Sommaire de l'article
Résumé de l'article
Une page historique se tourne pour l’automobile française. La Manufacture Alpine Jean Rédélé de Dieppe vient d’assembler l’ultime exemplaire de l’Alpine A110 de deuxième génération thermique. Avec plus de 35 000 exemplaires produits sur le site depuis 1969, dont l’immense majorité (28 701 unités) depuis sa renaissance en 2017, la berlinette moderne passe le témoin. L'usine se transforme dès aujourd’hui pour accueillir la future génération 100 % électrique.
clap de fin pour une icône thermique
Ce 1er juillet 2026, l'émotion était palpable dans les ateliers de Dieppe. Une ultime Alpine A110 R 70, vêtue de sa légendaire robe Bleu Alpine et d'un toit noir carbone, a officiellement quitté la ligne de montage. Ce moment marque la fin de la production du coupé thermique, clôturant un chapitre mémorable entamé fin 2017. Conçue sous le signe de l'agilité et de la compacité, l'A110 moderne a su conquérir le cœur des puristes et des journalistes du monde entier, s'offrant même le luxe d'être sacrée « Sportive de l’Année » à plusieurs reprises. En misant sur un poids plume (à peine 1 100 kg) plutôt que sur une débauche de puissance, la marque au A fléché a prouvé que le plaisir de conduire restait une valeur refuge.
Le cap symbolique des 35 000 véhicules
Un succès commercial historique pour Dieppe
Au total, ce sont 35 450 Alpine A110 qui sont sorties des lignes de la manufacture normande depuis l'ouverture du site historique en 1969. Si la première génération classique n'avait été produite qu'à 6 749 unités, la version moderne lancée en 2017 a littéralement fait exploser les compteurs avec 28 701 exemplaires vendus.

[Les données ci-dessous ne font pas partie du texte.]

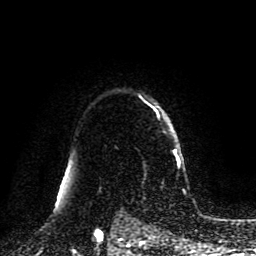
Breast MRI (dynamic contrast-enhanced), one axial slice. Slice 69 of 80 in the series (ordered by position). Cropped to one breast. Dynamic contrast-enhanced series, time point 2 of 8 at this slice position (early post-contrast). 1.5 T. TE 4.2 ms, TR 7 ms. 2 mm slice thickness. 256 × 256 image matrix, field of view 175 × 175 mm. Female patient.
Outlined on this slice (semi-automatic segmentation, software-assisted and operator-edited):
- enhancing-tissue mask used for the functional tumour volume (all voxels passing the contrast-enhancement thresholds inside the analysis volume; usually the tumour): bounding box (x1, y1, x2, y2) in pixels: (154, 109, 180, 166)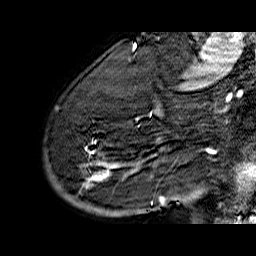
Breast MRI (dynamic contrast-enhanced), one sagittal slice; dynamic contrast-enhanced series, time point 2 of 6 at this slice position (early post-contrast); 1.5 T; TE 6.5 ms, TR 32.9 ms; 4 mm slice thickness; 256 × 256 image matrix, field of view 200 × 200 mm. Female patient. From the clinical record (not read from this slice): setting: breast cancer imaged before/during neoadjuvant chemotherapy; receptor status: HR-positive, HER2-negative.
Annotated regions visible in this slice (semi-automatically segmented with operator editing):
- analysis volume of interest (the breast-tissue region the enhancement analysis was run in; not a lesion): box from (x=45, y=74) to (x=176, y=210) px
- tumour enhancement mask (voxels above the 100 % enhancement threshold inside the analysis volume of interest): (x=79, y=111)–(x=164, y=202)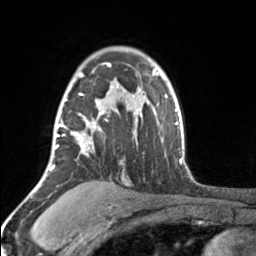
Breast MRI, one axial slice; slice 115 of 160 in the series (ordered by position); cropped to one breast; dynamic contrast-enhanced series, time point 2 of 7 at this slice position (early post-contrast); 3 T; TE 1.7 ms, TR 4.6 ms; 256 × 256 image matrix, field of view 150 × 150 mm. Female patient.
Annotated regions visible in this slice (semi-automatic segmentation, software-assisted and operator-edited):
- enhancing-tissue mask used for the functional tumour volume (all voxels passing the contrast-enhancement thresholds inside the analysis volume; usually the tumour): bounding box (x1, y1, x2, y2) in pixels: (54, 63, 111, 156)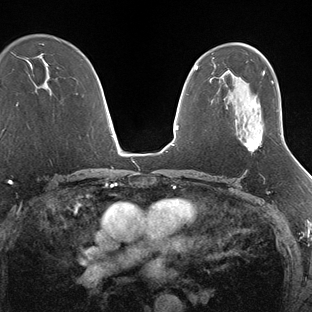
Breast MRI (dynamic contrast-enhanced), one axial slice. Position 101 of 138 along the scan axis. Dynamic contrast-enhanced series, time point 2 of 7 at this slice position (early post-contrast). 1.5 T. TE 1.5 ms, TR 4.1 ms. 1.3 mm slice thickness. 312 × 312 image matrix. Female patient.
Outlined on this slice (semi-automatic segmentation, software-assisted and operator-edited):
- enhancing-tissue mask used for the functional tumour volume (all voxels passing the contrast-enhancement thresholds inside the analysis volume; usually the tumour): bounding box [x1, y1, x2, y2] px = [246, 134, 282, 152]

Une signature visuelle plébiscitée
Parmi ces milliers de véhicules qui sillonnent aujourd'hui les routes mondiales, les statistiques révèlent un attachement viscéral aux traditions : 58 % des acheteurs ont opté pour une nuance de bleu, et un tiers de la production totale a arboré le mythique « Bleu Alpine ». Pour une voiture de sport de niche, fabriquée selon des standards quasi artisanaux, ce volume de vente représente un triomphe industriel et commercial sans équivalent dans l'histoire moderne des sportives françaises.

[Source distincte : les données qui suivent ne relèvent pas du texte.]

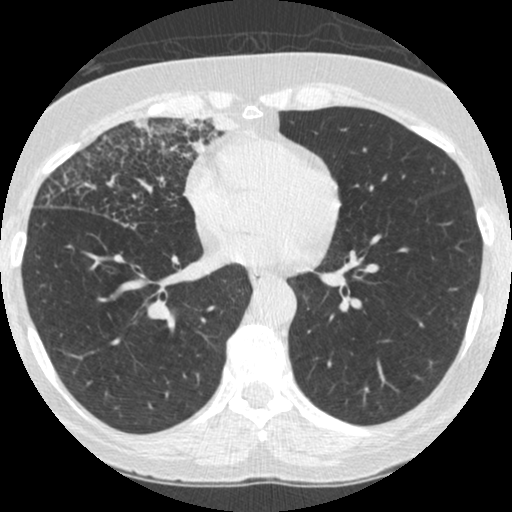
Low-dose screening chest CT, one axial slice; slice 117 of 253 in the series (ordered by position); reconstruction kernel STANDARD; 120 kVp; lung window (W 1500 / L -600 HU); 1.25 mm slice thickness; 512 × 512 image matrix, field of view 294 × 294 mm.
Outlined on this slice (outlined manually by an expert reader):
- lesion 4 (tumor, upper lobe of right lung): box from (x=182, y=115) to (x=234, y=153) px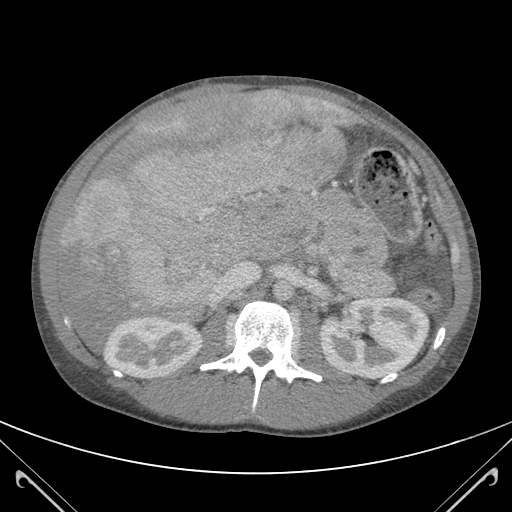
Contrast-enhanced abdominal CT (liver protocol), one axial slice; position 63 of 118 along the scan axis; 120 kVp; soft-tissue window (W 400 / L 40 HU); 3 mm slice thickness; 512 × 512 image matrix, field of view 380 × 380 mm. Case-level facts recorded for this patient, not image findings: diagnosis: hepatocellular carcinoma (patient treated with transarterial chemoembolisation; whether this scan precedes or follows treatment is not stated here); TNM stage (as recorded): Stage-IIIB; Child-Pugh class: A; tumour nodularity: uninodular.
Annotated regions visible in this slice (semi-automatically segmented with operator editing):
- abdominal aorta: bounding box (x1, y1, x2, y2) in pixels: (273, 280, 293, 301)
- liver parenchyma outside the tumour (the mass and vessels are separate outlines, so this box may not span the whole liver): (56, 90, 355, 350)
- mass: (66, 92, 342, 325)
- portal vein: (63, 101, 344, 306)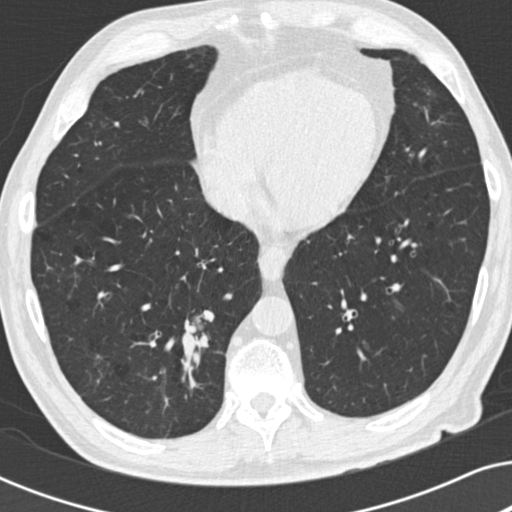
Low-dose screening chest CT, one axial slice; position 79 of 191 along the scan axis; 120 kVp; lung window (W 1500 / L -600 HU); 2 mm slice thickness; 512 × 512 image matrix, field of view 330 × 330 mm.
Structures marked on this image (expert manual segmentation):
- lesion 1 (tumor, lower lobe of right lung): bounding box <181,313,209,348> (left, top, right, bottom; pixels)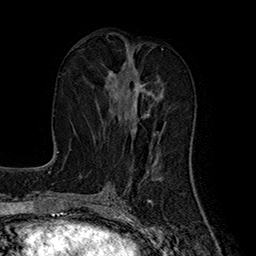
Breast MRI (dynamic contrast-enhanced), one axial slice; position 77 of 160 along the scan axis; cropped to one breast; dynamic contrast-enhanced series, time point 2 of 7 at this slice position (early post-contrast); 1.5 T; TE 2.8 ms, TR 5.4 ms; 1 mm slice thickness; 256 × 256 image matrix. Female patient.
Annotated regions visible in this slice (semi-automatically segmented with operator editing):
- enhancing-tissue mask used for the functional tumour volume (all voxels passing the contrast-enhancement thresholds inside the analysis volume; usually the tumour): bounding box <111,76,150,133> (left, top, right, bottom; pixels)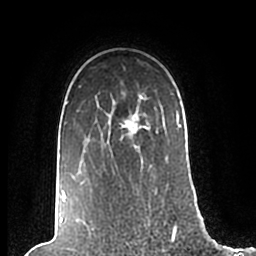
Breast MRI (dynamic contrast-enhanced), one axial slice; position 158 of 200 along the scan axis; cropped to one breast; dynamic contrast-enhanced series, time point 2 of 7 at this slice position (early post-contrast); 1.5 T; TE 2.2 ms, TR 4.6 ms; 256 × 256 image matrix. Female patient.
Outlined on this slice (semi-automatic segmentation, software-assisted and operator-edited):
- enhancing-tissue mask used for the functional tumour volume (all voxels passing the contrast-enhancement thresholds inside the analysis volume; usually the tumour): bounding box [x1, y1, x2, y2] px = [62, 86, 182, 206]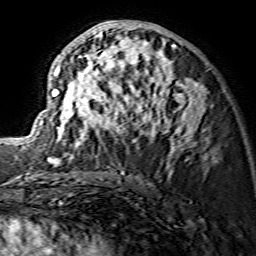
Breast MRI (dynamic contrast-enhanced), one axial slice; slice 74 of 134 in the series (ordered by position); cropped to one breast; dynamic contrast-enhanced series, time point 2 of 7 at this slice position (early post-contrast); 1.5 T; TE 3.6 ms, TR 7.3 ms; 1.2 mm slice thickness; 256 × 256 image matrix. Female patient.
Outlined on this slice (semi-automatic segmentation, software-assisted and operator-edited):
- enhancing-tissue mask used for the functional tumour volume (all voxels passing the contrast-enhancement thresholds inside the analysis volume; usually the tumour): bounding box [x1, y1, x2, y2] px = [33, 20, 206, 165]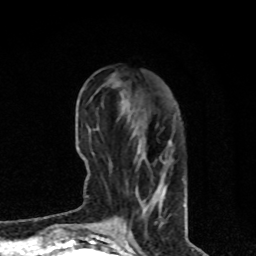
Breast MRI, one axial slice. Slice 27 of 80 in the series (ordered by position). Cropped to one breast. Dynamic contrast-enhanced series, time point 2 of 8 at this slice position (early post-contrast). 1.5 T. TE 4.2 ms, TR 7 ms. 2 mm slice thickness. 256 × 256 image matrix, field of view 170 × 170 mm. Female patient.
Outlined on this slice (semi-automatic segmentation, software-assisted and operator-edited):
- enhancing-tissue mask used for the functional tumour volume (all voxels passing the contrast-enhancement thresholds inside the analysis volume; usually the tumour): bounding box (x1, y1, x2, y2) in pixels: (112, 104, 172, 226)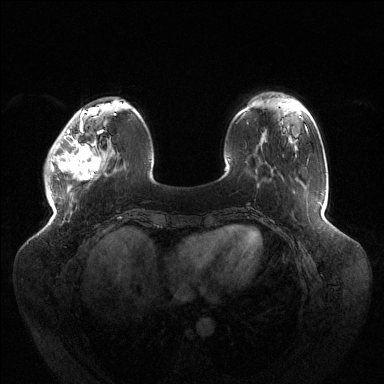
Breast MRI (dynamic contrast-enhanced), one axial slice; position 33 of 144 along the scan axis; dynamic contrast-enhanced series, time point 2 of 6 at this slice position (early post-contrast); 1.5 T; TE 1.5 ms, TR 4.6 ms; 384 × 384 image matrix. Female patient.
Outlined on this slice (semi-automatic segmentation, software-assisted and operator-edited):
- enhancing-tissue mask used for the functional tumour volume (all voxels passing the contrast-enhancement thresholds inside the analysis volume; usually the tumour): bounding box [x1, y1, x2, y2] px = [49, 120, 104, 180]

L'avenir d'Alpine : le défi de la haute performance électrique
La métamorphose de l'usine Jean Rédélé
Loin d’être un point final, cet arrêt de production est un tremplin. La Manufacture de Dieppe engage immédiatement une profonde modernisation de ses outils pour s'adapter aux technologies à électrons. Les équipes reçoivent de nouvelles formations pour assembler la future plateforme exclusive de la marque, baptisée APP (Alpine Performance Platform).
Un premier aperçu très attendu
Le constructeur promet que l'ADN de la marque — à savoir l’agilité en virage et l'émotion au volant — sera rigoureusement préserves, malgré le poids inhérent aux batteries. Le public n'aura d'ailleurs pas à attendre bien longtemps pour être rassuré : un « mulet » de développement (un prototype technique) de la future A110 électrique fera ses premiers tours de roue officiels dès la semaine prochaine au prestigieux Goodwood Festival of Speed.
Conclusion : Une transition électrique sous le signe de la passion
La disparition de l’A110 thermique n'est en rien un deuil, mais bien une transmission de flambeau. En l'espace de neuf ans, cette voiture a réussi l'impossible : ressusciter une marque endormie et lui redonner une crédibilité internationale indiscutable. Fort de ce succès, Alpine aborde l'ère de l'électrification avec une confiance totale. Avec l'arrivée de la citadine sportive A290 et du crossover A390, le « Dream Garage » d'Alpine prend forme. La future berlinette électrique, attendue à l’horizon 2026/2027, aura la lourde mais exaltante tâche de réinventer la sportivité à la française. Une chose est sûre : chez Alpine, la passion continuera de faire battre les cœurs, qu’ils carburent à l’essence ou aux électrons.